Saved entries
____________

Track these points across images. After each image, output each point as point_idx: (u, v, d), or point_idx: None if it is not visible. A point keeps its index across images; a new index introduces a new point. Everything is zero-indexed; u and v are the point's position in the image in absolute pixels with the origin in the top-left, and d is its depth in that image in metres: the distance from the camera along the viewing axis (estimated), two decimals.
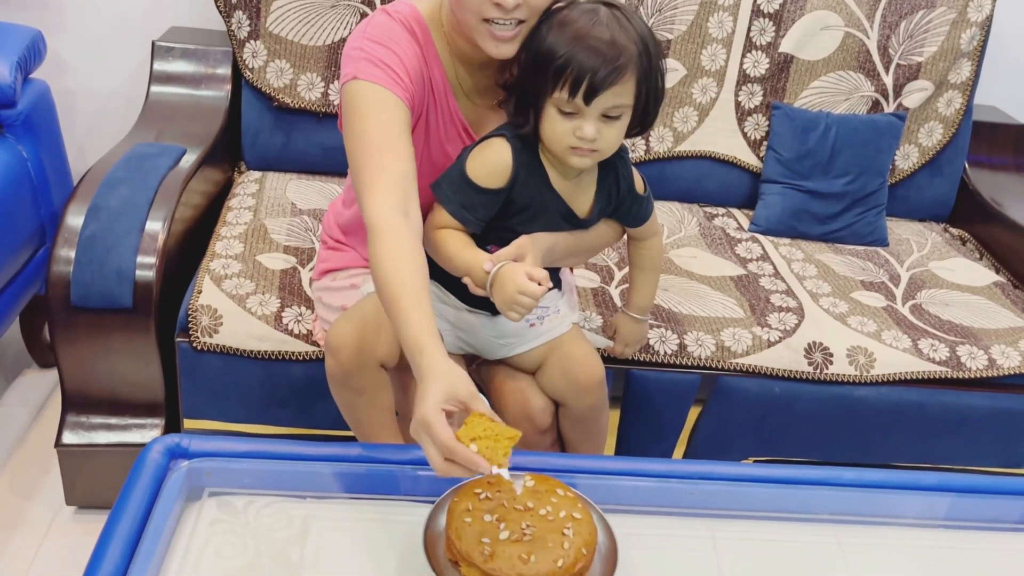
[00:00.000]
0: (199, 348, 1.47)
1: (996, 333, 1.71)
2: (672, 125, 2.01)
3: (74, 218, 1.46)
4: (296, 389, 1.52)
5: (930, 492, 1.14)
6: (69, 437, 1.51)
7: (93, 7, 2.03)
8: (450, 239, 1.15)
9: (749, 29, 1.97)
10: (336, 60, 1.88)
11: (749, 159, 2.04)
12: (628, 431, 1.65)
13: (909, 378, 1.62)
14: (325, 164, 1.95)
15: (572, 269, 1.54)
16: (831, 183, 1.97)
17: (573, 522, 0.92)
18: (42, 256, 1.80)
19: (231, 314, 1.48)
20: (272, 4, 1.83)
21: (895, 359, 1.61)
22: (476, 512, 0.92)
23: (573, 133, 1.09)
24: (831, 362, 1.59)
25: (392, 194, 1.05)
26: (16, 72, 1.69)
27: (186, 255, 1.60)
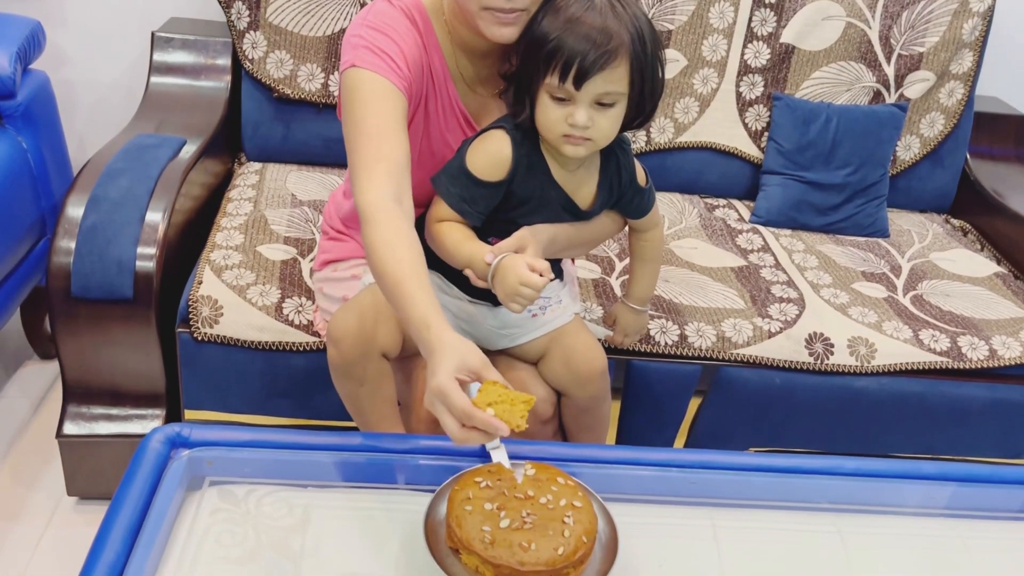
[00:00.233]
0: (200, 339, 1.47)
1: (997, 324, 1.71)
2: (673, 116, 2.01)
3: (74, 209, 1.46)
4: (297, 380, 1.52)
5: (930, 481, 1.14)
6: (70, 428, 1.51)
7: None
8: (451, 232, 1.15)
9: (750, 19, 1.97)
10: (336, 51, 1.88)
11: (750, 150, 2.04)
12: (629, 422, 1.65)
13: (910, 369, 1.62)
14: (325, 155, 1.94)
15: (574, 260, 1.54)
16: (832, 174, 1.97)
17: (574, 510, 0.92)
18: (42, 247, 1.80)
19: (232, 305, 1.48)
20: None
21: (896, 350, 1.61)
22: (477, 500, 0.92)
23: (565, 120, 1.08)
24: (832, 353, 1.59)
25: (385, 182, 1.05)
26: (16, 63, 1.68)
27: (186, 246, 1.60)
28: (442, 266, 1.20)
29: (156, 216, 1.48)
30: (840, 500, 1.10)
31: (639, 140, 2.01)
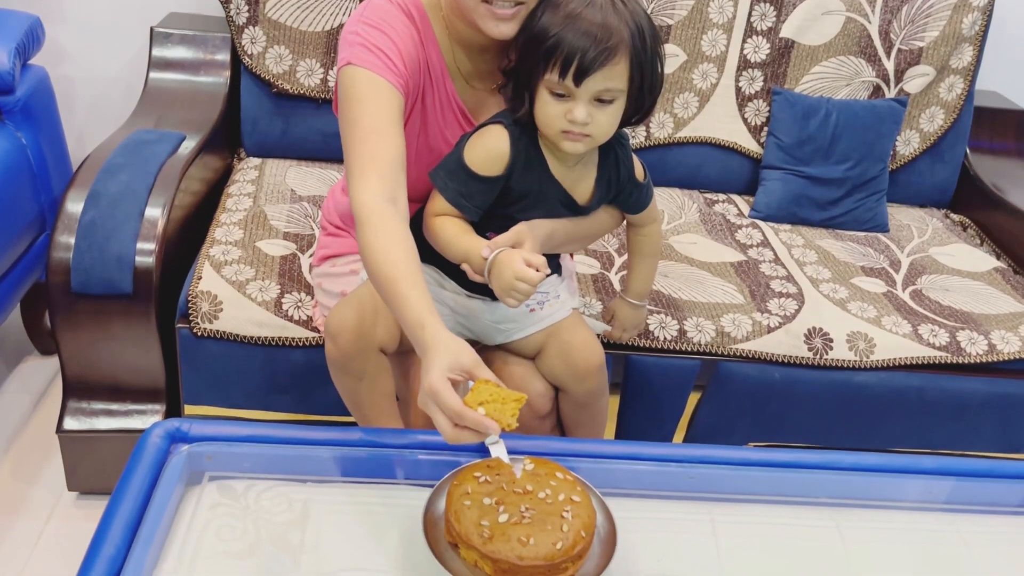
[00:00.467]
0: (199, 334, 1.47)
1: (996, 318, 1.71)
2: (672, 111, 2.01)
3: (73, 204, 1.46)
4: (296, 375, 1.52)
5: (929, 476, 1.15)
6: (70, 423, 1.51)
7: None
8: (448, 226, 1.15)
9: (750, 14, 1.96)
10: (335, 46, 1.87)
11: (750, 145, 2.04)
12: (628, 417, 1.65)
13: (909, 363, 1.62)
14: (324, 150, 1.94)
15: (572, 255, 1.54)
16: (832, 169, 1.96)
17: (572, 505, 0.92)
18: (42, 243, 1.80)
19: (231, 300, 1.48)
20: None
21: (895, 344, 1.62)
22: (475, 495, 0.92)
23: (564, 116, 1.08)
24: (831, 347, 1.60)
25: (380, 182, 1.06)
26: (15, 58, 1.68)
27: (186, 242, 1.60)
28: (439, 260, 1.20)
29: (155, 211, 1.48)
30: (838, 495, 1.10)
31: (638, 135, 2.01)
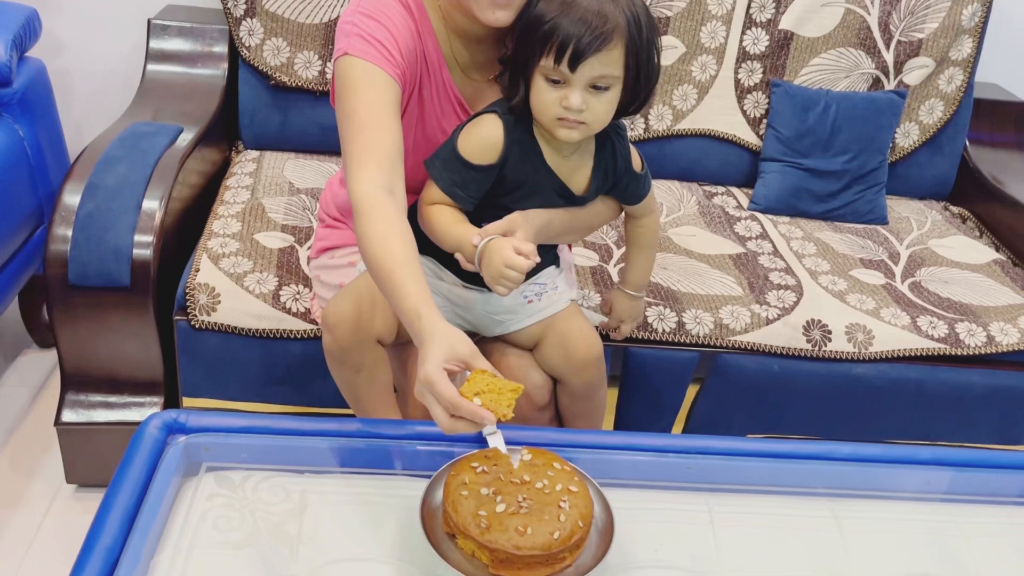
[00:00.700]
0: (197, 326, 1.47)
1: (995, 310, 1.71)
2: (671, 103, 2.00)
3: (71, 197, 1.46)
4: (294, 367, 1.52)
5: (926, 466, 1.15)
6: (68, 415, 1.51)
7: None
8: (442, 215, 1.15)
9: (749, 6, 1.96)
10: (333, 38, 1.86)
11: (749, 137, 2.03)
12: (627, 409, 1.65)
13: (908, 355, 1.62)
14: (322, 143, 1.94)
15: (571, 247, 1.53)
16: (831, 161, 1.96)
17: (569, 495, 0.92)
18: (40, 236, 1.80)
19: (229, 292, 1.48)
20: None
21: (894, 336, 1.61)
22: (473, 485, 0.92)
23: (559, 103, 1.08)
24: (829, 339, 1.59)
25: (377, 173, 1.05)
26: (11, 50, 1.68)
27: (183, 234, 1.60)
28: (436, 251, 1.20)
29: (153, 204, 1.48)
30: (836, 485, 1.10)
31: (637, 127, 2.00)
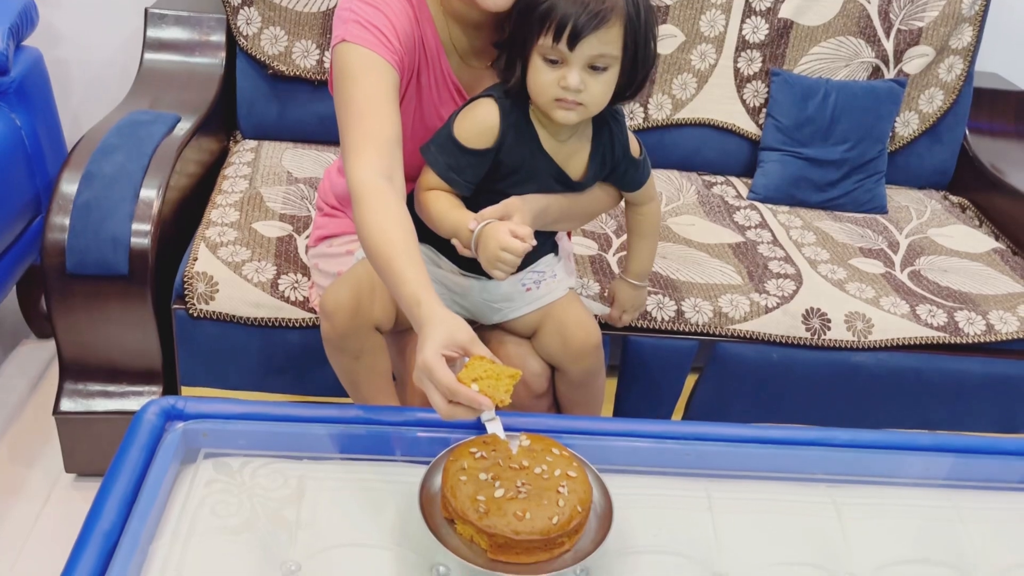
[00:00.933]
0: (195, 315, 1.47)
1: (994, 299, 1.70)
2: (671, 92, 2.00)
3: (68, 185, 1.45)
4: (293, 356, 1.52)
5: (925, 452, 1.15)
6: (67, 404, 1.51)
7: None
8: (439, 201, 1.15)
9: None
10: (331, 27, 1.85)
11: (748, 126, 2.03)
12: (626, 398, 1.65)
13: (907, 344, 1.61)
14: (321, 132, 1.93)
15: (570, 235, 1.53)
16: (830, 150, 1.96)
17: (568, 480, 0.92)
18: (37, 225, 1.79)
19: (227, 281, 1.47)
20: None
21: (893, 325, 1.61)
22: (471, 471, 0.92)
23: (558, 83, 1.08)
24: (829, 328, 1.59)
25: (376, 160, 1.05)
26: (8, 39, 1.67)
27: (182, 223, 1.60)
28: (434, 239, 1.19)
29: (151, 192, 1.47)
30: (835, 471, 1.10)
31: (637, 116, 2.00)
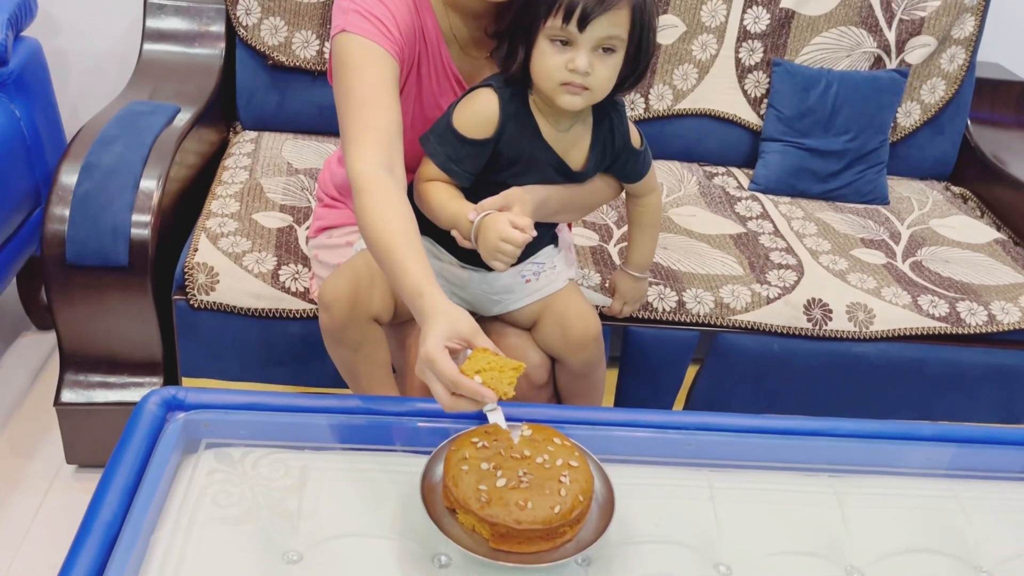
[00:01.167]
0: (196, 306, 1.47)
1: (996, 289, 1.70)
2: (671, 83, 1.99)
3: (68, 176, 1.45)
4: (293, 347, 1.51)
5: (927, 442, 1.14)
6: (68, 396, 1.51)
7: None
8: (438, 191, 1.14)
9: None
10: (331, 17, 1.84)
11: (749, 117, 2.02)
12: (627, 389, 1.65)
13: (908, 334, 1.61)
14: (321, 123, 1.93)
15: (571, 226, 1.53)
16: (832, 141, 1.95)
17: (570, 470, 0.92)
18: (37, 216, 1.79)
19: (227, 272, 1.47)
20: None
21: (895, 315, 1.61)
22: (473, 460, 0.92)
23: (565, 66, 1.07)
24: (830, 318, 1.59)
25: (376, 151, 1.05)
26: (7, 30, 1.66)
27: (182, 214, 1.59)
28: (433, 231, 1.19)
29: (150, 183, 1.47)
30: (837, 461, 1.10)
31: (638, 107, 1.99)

____________

• [Work required]: The copy should hold every entry above word for word and none of the pictures.

• [Solution to this task]:
Track these points across images. After each image, output each point as point_idx: (u, v, d), or point_idx: None if it is not visible. A point keeps its index across images; a new index introduces a new point. Everything is zero-indexed; u and v are the point's position in the image in absolute pixels with the origin in the top-left, and d is its depth in that image in metres: the distance from the camera along the viewing axis (estimated), two decimals.
[00:00.000]
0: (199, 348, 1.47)
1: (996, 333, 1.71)
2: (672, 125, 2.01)
3: (74, 218, 1.46)
4: (296, 389, 1.52)
5: (930, 492, 1.14)
6: (69, 437, 1.51)
7: (93, 7, 2.03)
8: (450, 239, 1.15)
9: (749, 29, 1.97)
10: (336, 60, 1.88)
11: (749, 159, 2.04)
12: (628, 431, 1.65)
13: (909, 378, 1.62)
14: (325, 164, 1.95)
15: (572, 269, 1.54)
16: (831, 183, 1.97)
17: (573, 522, 0.92)
18: (42, 256, 1.80)
19: (231, 314, 1.48)
20: (272, 4, 1.83)
21: (895, 359, 1.61)
22: (476, 512, 0.92)
23: (573, 133, 1.09)
24: (831, 362, 1.59)
25: (392, 194, 1.05)
26: (16, 72, 1.69)
27: (186, 255, 1.60)
[00:00.233]
0: (200, 339, 1.47)
1: (997, 324, 1.71)
2: (673, 116, 2.01)
3: (74, 209, 1.46)
4: (297, 380, 1.52)
5: (930, 481, 1.14)
6: (70, 428, 1.51)
7: None
8: (451, 232, 1.15)
9: (750, 19, 1.97)
10: (336, 51, 1.88)
11: (750, 150, 2.04)
12: (629, 422, 1.65)
13: (910, 369, 1.62)
14: (325, 155, 1.94)
15: (574, 260, 1.54)
16: (832, 174, 1.97)
17: (574, 510, 0.92)
18: (42, 247, 1.80)
19: (232, 305, 1.48)
20: None
21: (896, 350, 1.61)
22: (477, 500, 0.92)
23: (565, 120, 1.08)
24: (832, 353, 1.59)
25: (385, 182, 1.05)
26: (16, 63, 1.68)
27: (186, 246, 1.60)
28: (442, 266, 1.20)
29: (156, 216, 1.48)
30: (840, 500, 1.10)
31: (639, 140, 2.01)
[00:00.467]
0: (199, 334, 1.47)
1: (996, 318, 1.71)
2: (672, 111, 2.01)
3: (73, 204, 1.46)
4: (296, 375, 1.52)
5: (929, 476, 1.15)
6: (70, 423, 1.51)
7: None
8: (448, 226, 1.15)
9: (750, 14, 1.96)
10: (335, 46, 1.87)
11: (750, 145, 2.04)
12: (628, 417, 1.65)
13: (909, 363, 1.62)
14: (324, 150, 1.94)
15: (572, 255, 1.54)
16: (832, 169, 1.96)
17: (572, 505, 0.92)
18: (42, 243, 1.80)
19: (231, 300, 1.48)
20: None
21: (895, 344, 1.62)
22: (475, 495, 0.92)
23: (564, 116, 1.08)
24: (831, 347, 1.60)
25: (380, 182, 1.06)
26: (15, 58, 1.68)
27: (186, 242, 1.60)
28: (439, 260, 1.20)
29: (155, 211, 1.48)
30: (838, 495, 1.10)
31: (638, 135, 2.01)
[00:00.700]
0: (197, 326, 1.47)
1: (995, 310, 1.71)
2: (671, 103, 2.00)
3: (71, 197, 1.46)
4: (294, 367, 1.52)
5: (926, 466, 1.15)
6: (68, 415, 1.51)
7: None
8: (442, 215, 1.15)
9: (749, 6, 1.96)
10: (333, 38, 1.86)
11: (749, 137, 2.03)
12: (627, 409, 1.65)
13: (908, 355, 1.62)
14: (322, 143, 1.94)
15: (571, 247, 1.53)
16: (831, 161, 1.96)
17: (569, 495, 0.92)
18: (40, 236, 1.80)
19: (229, 292, 1.48)
20: None
21: (894, 336, 1.61)
22: (473, 485, 0.92)
23: (559, 103, 1.08)
24: (829, 339, 1.59)
25: (377, 173, 1.05)
26: (11, 50, 1.68)
27: (183, 234, 1.60)
28: (436, 251, 1.20)
29: (153, 204, 1.48)
30: (836, 485, 1.10)
31: (637, 127, 2.00)
[00:00.933]
0: (195, 315, 1.47)
1: (994, 299, 1.70)
2: (671, 92, 2.00)
3: (68, 185, 1.45)
4: (293, 356, 1.52)
5: (925, 452, 1.15)
6: (67, 404, 1.51)
7: None
8: (439, 201, 1.15)
9: None
10: (331, 27, 1.85)
11: (748, 126, 2.03)
12: (626, 398, 1.65)
13: (907, 344, 1.61)
14: (321, 132, 1.93)
15: (570, 235, 1.53)
16: (830, 150, 1.96)
17: (568, 480, 0.92)
18: (37, 225, 1.79)
19: (227, 281, 1.47)
20: None
21: (893, 325, 1.61)
22: (471, 471, 0.92)
23: (558, 83, 1.08)
24: (829, 328, 1.59)
25: (376, 160, 1.05)
26: (8, 39, 1.67)
27: (182, 223, 1.60)
28: (434, 239, 1.19)
29: (151, 192, 1.47)
30: (835, 471, 1.10)
31: (637, 116, 2.00)
[00:01.167]
0: (196, 306, 1.47)
1: (996, 289, 1.70)
2: (671, 83, 1.99)
3: (68, 176, 1.45)
4: (293, 347, 1.51)
5: (927, 442, 1.14)
6: (68, 396, 1.51)
7: None
8: (438, 191, 1.14)
9: None
10: (331, 17, 1.84)
11: (749, 117, 2.02)
12: (627, 389, 1.65)
13: (908, 334, 1.61)
14: (321, 123, 1.93)
15: (571, 226, 1.53)
16: (832, 141, 1.95)
17: (570, 470, 0.92)
18: (37, 216, 1.79)
19: (227, 272, 1.47)
20: None
21: (895, 315, 1.61)
22: (473, 460, 0.92)
23: (565, 66, 1.07)
24: (830, 318, 1.59)
25: (376, 151, 1.05)
26: (7, 30, 1.66)
27: (182, 214, 1.59)
28: (433, 231, 1.19)
29: (150, 183, 1.47)
30: (837, 461, 1.10)
31: (638, 107, 1.99)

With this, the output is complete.